- _The task_: Can you copy out each of the following lines exactly, keeping every one in its original order?

- _Record set_:
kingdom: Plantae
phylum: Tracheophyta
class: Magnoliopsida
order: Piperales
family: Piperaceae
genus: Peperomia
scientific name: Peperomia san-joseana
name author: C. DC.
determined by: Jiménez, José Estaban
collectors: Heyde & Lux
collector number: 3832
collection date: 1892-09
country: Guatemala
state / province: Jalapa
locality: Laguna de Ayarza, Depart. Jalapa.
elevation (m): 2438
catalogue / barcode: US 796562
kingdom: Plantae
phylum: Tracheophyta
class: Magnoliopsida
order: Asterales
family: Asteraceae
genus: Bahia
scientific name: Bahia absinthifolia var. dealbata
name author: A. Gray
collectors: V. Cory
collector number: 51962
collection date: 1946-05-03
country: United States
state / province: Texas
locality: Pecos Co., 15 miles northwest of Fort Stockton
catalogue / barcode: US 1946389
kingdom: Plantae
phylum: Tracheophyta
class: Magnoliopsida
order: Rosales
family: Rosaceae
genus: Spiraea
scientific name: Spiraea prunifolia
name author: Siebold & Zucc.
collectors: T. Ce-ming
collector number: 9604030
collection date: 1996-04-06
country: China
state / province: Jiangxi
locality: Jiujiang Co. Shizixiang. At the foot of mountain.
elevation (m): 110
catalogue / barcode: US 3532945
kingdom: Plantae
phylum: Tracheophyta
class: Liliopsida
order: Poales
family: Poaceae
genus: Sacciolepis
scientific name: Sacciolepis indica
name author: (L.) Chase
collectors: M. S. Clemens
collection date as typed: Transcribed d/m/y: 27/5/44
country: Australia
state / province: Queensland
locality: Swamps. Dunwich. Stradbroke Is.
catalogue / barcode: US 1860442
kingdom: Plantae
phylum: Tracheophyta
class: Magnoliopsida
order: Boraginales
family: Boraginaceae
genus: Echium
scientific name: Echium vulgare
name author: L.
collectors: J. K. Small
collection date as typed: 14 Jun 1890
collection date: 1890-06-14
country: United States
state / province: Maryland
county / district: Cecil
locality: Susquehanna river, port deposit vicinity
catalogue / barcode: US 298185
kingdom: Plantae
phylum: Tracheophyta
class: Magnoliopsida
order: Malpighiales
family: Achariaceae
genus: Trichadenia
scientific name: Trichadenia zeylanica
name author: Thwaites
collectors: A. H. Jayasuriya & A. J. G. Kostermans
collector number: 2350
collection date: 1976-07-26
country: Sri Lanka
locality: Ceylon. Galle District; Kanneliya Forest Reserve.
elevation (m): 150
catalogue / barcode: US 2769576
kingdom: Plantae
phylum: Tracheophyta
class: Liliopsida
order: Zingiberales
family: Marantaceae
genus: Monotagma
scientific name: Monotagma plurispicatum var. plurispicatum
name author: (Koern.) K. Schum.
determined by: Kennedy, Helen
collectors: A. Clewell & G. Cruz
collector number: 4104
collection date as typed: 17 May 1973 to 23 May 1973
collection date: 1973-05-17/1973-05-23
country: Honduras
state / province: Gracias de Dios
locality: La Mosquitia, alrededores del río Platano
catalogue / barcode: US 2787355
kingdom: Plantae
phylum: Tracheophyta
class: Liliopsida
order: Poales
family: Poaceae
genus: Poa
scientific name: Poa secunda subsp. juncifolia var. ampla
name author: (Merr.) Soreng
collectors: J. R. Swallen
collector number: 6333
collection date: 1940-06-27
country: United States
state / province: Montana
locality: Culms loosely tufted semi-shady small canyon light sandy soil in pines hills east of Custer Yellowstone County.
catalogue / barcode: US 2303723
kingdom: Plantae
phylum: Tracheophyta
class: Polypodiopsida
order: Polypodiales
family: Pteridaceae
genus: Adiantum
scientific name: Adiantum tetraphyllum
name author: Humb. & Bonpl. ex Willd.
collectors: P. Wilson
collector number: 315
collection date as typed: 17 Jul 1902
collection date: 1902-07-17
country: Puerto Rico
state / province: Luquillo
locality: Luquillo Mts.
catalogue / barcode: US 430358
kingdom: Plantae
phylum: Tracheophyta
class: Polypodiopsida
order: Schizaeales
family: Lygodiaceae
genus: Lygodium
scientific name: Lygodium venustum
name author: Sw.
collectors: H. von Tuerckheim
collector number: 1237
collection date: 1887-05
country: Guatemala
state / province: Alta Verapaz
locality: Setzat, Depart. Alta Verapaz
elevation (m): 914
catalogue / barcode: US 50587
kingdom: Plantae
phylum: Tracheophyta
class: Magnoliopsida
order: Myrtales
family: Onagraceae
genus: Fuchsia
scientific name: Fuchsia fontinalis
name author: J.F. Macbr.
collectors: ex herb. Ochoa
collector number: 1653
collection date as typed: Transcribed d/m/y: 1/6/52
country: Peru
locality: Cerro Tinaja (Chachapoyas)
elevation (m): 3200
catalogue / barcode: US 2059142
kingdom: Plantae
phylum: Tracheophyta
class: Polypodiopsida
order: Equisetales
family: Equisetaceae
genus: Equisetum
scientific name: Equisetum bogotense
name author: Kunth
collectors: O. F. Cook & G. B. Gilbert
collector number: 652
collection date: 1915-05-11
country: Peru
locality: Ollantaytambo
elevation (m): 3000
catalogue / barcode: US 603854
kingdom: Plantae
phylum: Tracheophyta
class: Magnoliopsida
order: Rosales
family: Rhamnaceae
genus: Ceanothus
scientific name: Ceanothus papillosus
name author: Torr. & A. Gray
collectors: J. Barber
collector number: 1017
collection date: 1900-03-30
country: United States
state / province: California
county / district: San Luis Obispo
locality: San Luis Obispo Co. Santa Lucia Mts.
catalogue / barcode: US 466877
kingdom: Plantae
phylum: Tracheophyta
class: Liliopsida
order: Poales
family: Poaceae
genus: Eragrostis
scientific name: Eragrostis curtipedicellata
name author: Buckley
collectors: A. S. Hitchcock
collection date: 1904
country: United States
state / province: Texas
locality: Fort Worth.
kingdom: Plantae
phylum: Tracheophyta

- _Task output_:
kingdom: Plantae
phylum: Tracheophyta
class: Magnoliopsida
order: Piperales
family: Piperaceae
genus: Peperomia
scientific name: Peperomia san-joseana
name author: C. DC.
determined by: Jiménez, José Estaban
collectors: Heyde & Lux
collector number: 3832
collection date: 1892-09
country: Guatemala
state / province: Jalapa
locality: Laguna de Ayarza, Depart. Jalapa.
elevation (m): 2438
catalogue / barcode: US 796562
kingdom: Plantae
phylum: Tracheophyta
class: Magnoliopsida
order: Asterales
family: Asteraceae
genus: Bahia
scientific name: Bahia absinthifolia var. dealbata
name author: A. Gray
collectors: V. Cory
collector number: 51962
collection date: 1946-05-03
country: United States
state / province: Texas
locality: Pecos Co., 15 miles northwest of Fort Stockton
catalogue / barcode: US 1946389
kingdom: Plantae
phylum: Tracheophyta
class: Magnoliopsida
order: Rosales
family: Rosaceae
genus: Spiraea
scientific name: Spiraea prunifolia
name author: Siebold & Zucc.
collectors: T. Ce-ming
collector number: 9604030
collection date: 1996-04-06
country: China
state / province: Jiangxi
locality: Jiujiang Co. Shizixiang. At the foot of mountain.
elevation (m): 110
catalogue / barcode: US 3532945
kingdom: Plantae
phylum: Tracheophyta
class: Liliopsida
order: Poales
family: Poaceae
genus: Sacciolepis
scientific name: Sacciolepis indica
name author: (L.) Chase
collectors: M. S. Clemens
collection date as typed: Transcribed d/m/y: 27/5/44
country: Australia
state / province: Queensland
locality: Swamps. Dunwich. Stradbroke Is.
catalogue / barcode: US 1860442
kingdom: Plantae
phylum: Tracheophyta
class: Magnoliopsida
order: Boraginales
family: Boraginaceae
genus: Echium
scientific name: Echium vulgare
name author: L.
collectors: J. K. Small
collection date as typed: 14 Jun 1890
collection date: 1890-06-14
country: United States
state / province: Maryland
county / district: Cecil
locality: Susquehanna river, port deposit vicinity
catalogue / barcode: US 298185
kingdom: Plantae
phylum: Tracheophyta
class: Magnoliopsida
order: Malpighiales
family: Achariaceae
genus: Trichadenia
scientific name: Trichadenia zeylanica
name author: Thwaites
collectors: A. H. Jayasuriya & A. J. G. Kostermans
collector number: 2350
collection date: 1976-07-26
country: Sri Lanka
locality: Ceylon. Galle District; Kanneliya Forest Reserve.
elevation (m): 150
catalogue / barcode: US 2769576
kingdom: Plantae
phylum: Tracheophyta
class: Liliopsida
order: Zingiberales
family: Marantaceae
genus: Monotagma
scientific name: Monotagma plurispicatum var. plurispicatum
name author: (Koern.) K. Schum.
determined by: Kennedy, Helen
collectors: A. Clewell & G. Cruz
collector number: 4104
collection date as typed: 17 May 1973 to 23 May 1973
collection date: 1973-05-17/1973-05-23
country: Honduras
state / province: Gracias de Dios
locality: La Mosquitia, alrededores del río Platano
catalogue / barcode: US 2787355
kingdom: Plantae
phylum: Tracheophyta
class: Liliopsida
order: Poales
family: Poaceae
genus: Poa
scientific name: Poa secunda subsp. juncifolia var. ampla
name author: (Merr.) Soreng
collectors: J. R. Swallen
collector number: 6333
collection date: 1940-06-27
country: United States
state / province: Montana
locality: Culms loosely tufted semi-shady small canyon light sandy soil in pines hills east of Custer Yellowstone County.
catalogue / barcode: US 2303723
kingdom: Plantae
phylum: Tracheophyta
class: Polypodiopsida
order: Polypodiales
family: Pteridaceae
genus: Adiantum
scientific name: Adiantum tetraphyllum
name author: Humb. & Bonpl. ex Willd.
collectors: P. Wilson
collector number: 315
collection date as typed: 17 Jul 1902
collection date: 1902-07-17
country: Puerto Rico
state / province: Luquillo
locality: Luquillo Mts.
catalogue / barcode: US 430358
kingdom: Plantae
phylum: Tracheophyta
class: Polypodiopsida
order: Schizaeales
family: Lygodiaceae
genus: Lygodium
scientific name: Lygodium venustum
name author: Sw.
collectors: H. von Tuerckheim
collector number: 1237
collection date: 1887-05
country: Guatemala
state / province: Alta Verapaz
locality: Setzat, Depart. Alta Verapaz
elevation (m): 914
catalogue / barcode: US 50587
kingdom: Plantae
phylum: Tracheophyta
class: Magnoliopsida
order: Myrtales
family: Onagraceae
genus: Fuchsia
scientific name: Fuchsia fontinalis
name author: J.F. Macbr.
collectors: ex herb. Ochoa
collector number: 1653
collection date as typed: Transcribed d/m/y: 1/6/52
country: Peru
locality: Cerro Tinaja (Chachapoyas)
elevation (m): 3200
catalogue / barcode: US 2059142
kingdom: Plantae
phylum: Tracheophyta
class: Polypodiopsida
order: Equisetales
family: Equisetaceae
genus: Equisetum
scientific name: Equisetum bogotense
name author: Kunth
collectors: O. F. Cook & G. B. Gilbert
collector number: 652
collection date: 1915-05-11
country: Peru
locality: Ollantaytambo
elevation (m): 3000
catalogue / barcode: US 603854
kingdom: Plantae
phylum: Tracheophyta
class: Magnoliopsida
order: Rosales
family: Rhamnaceae
genus: Ceanothus
scientific name: Ceanothus papillosus
name author: Torr. & A. Gray
collectors: J. Barber
collector number: 1017
collection date: 1900-03-30
country: United States
state / province: California
county / district: San Luis Obispo
locality: San Luis Obispo Co. Santa Lucia Mts.
catalogue / barcode: US 466877
kingdom: Plantae
phylum: Tracheophyta
class: Liliopsida
order: Poales
family: Poaceae
genus: Eragrostis
scientific name: Eragrostis curtipedicellata
name author: Buckley
collectors: A. S. Hitchcock
collection date: 1904
country: United States
state / province: Texas
locality: Fort Worth.
kingdom: Plantae
phylum: Tracheophyta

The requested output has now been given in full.